Badan Pengelola Investasi Daya Anagata Nusantara membantah isu yang menyebutkan adanya kewajiban bagi masyarakat pemilik dana besar atau kaya untuk membeli surat utang Patriot Bond dan Merah Putih Bond pada Jumat (5/6/2026).
Pernyataan tersebut dikeluarkan guna menanggapi kabar burung mengenai pemilik tabungan di atas Rp 3 miliar yang diwajibkan membeli produk obligasi Danantara tersebut, sebagaimana dilansir dari Suara.

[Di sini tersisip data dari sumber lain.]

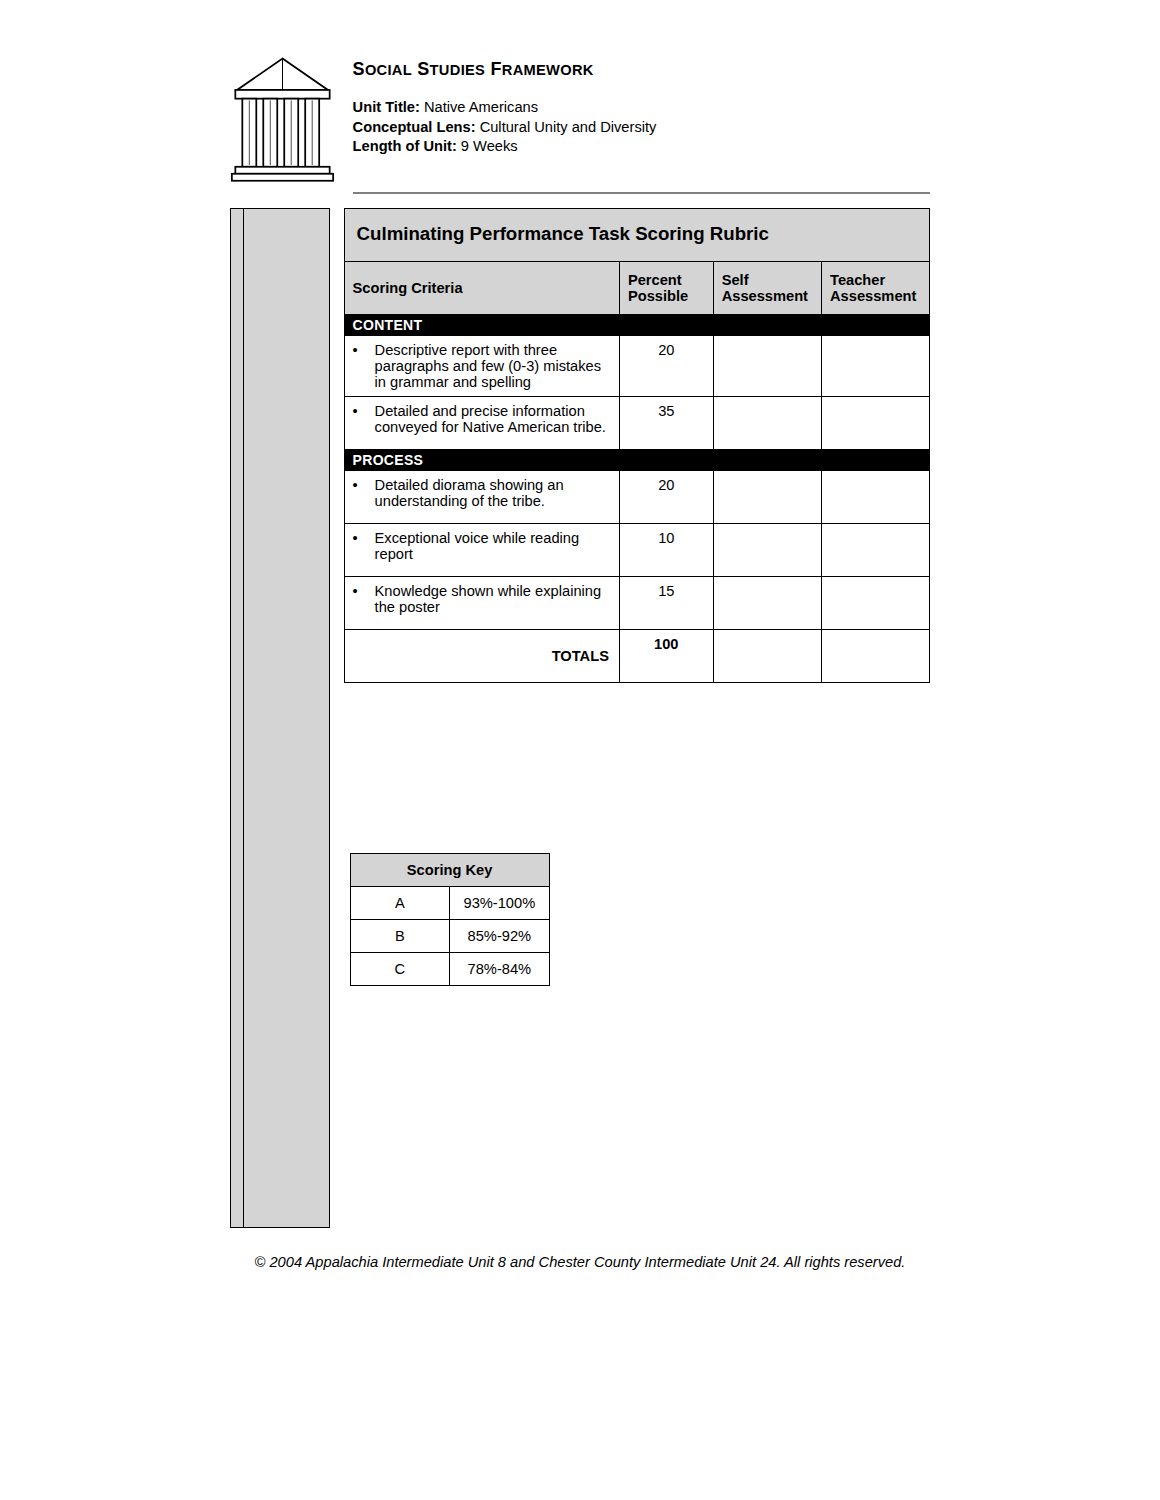SOCIAL STUDIES FRAMEWORK
Unit Title: Native Americans
Conceptual Lens: Cultural Unity and Diversity
Length of Unit: 9 Weeks
Culminating Performance Task Scoring Rubric
| Scoring Criteria | Percent Possible | Self Assessment | Teacher Assessment |
| --- | --- | --- | --- |
| CONTENT |
| • Descriptive report with three paragraphs and few (0-3) mistakes in grammar and spelling | 20 | | |
| • Detailed and precise information conveyed for Native American tribe. | 35 | | |
| PROCESS |
| • Detailed diorama showing an understanding of the tribe. | 20 | | |
| • Exceptional voice while reading report | 10 | | |
| • Knowledge shown while explaining the poster | 15 | | |
| TOTALS | 100 | | |
| Scoring Key |
| --- |
| A | 93%-100% |
| B | 85%-92% |
| C | 78%-84% |
© 2004 Appalachia Intermediate Unit 8 and Chester County Intermediate Unit 24. All rights reserved.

Chief Operating Officer Danantara Dony Oskaria meluruskan bahwa instrumen surat utang yang diterbitkan instansinya merupakan produk investasi bagi masyarakat maupun investor yang berminat membantu pembiayaan pembangunan nasional secara sukarela.
"Tidak benar informasi tersebut. Isu itu hoax. Tidak ada rencana pemerintah mewajibkan masyarakat Indonesia yang memiliki tabungan di atas Rp 3 miliar untuk membeli Patriot Bond maupun Merah Putih Bond," ujar Dony Oskaria, Chief Operating Officer Danantara.
Pihaknya memastikan bahwa seluruh kebijakan investasi dijalankan secara transparan, akuntabel, serta tetap menghormati hak masyarakat dalam menentukan keputusan investasi mereka.
"Pemerintah dan Danantara berkomitmen menjalankan seluruh kebijakan investasi sesuai prinsip transparansi, tata kelola yang baik, serta menghormati hak masyarakat dalam mengambil keputusan investasi. Oleh karena itu, informasi yang menyebut adanya kewajiban pembelian bagi kelompok masyarakat tertentu tidak benar dan tidak memiliki dasar," imbuh Dony Oskaria, Chief Operating Officer Danantara.
Isu mengenai kewajiban investasi bagi kelompok masyarakat tertentu ini mencuat setelah DPR RI mengesahkan revisi Undang-Undang Nomor 4 Tahun 2023 tentang Pengembangan dan Penguatan Sektor Keuangan menjadi undang-undang.
Regulasi terbaru tersebut memberikan wewenang kepada Badan Pengelola Investasi Daya Anagata Nusantara untuk merilis surat utang khusus demi memperkokoh mobilisasi modal nasional di tengah situasi ketidakpastian global.
Menteri Keuangan Purbaya Yudhi Sadewa menyangkal rumor kewajiban bagi Warga Negara Indonesia pemilik Surat Pemberitahuan Tahunan dengan nilai aset di atas Rp 3 miliar, namun ia mengonfirmasi adanya insentif khusus bagi para partisipan pembeli obligasi Danantara.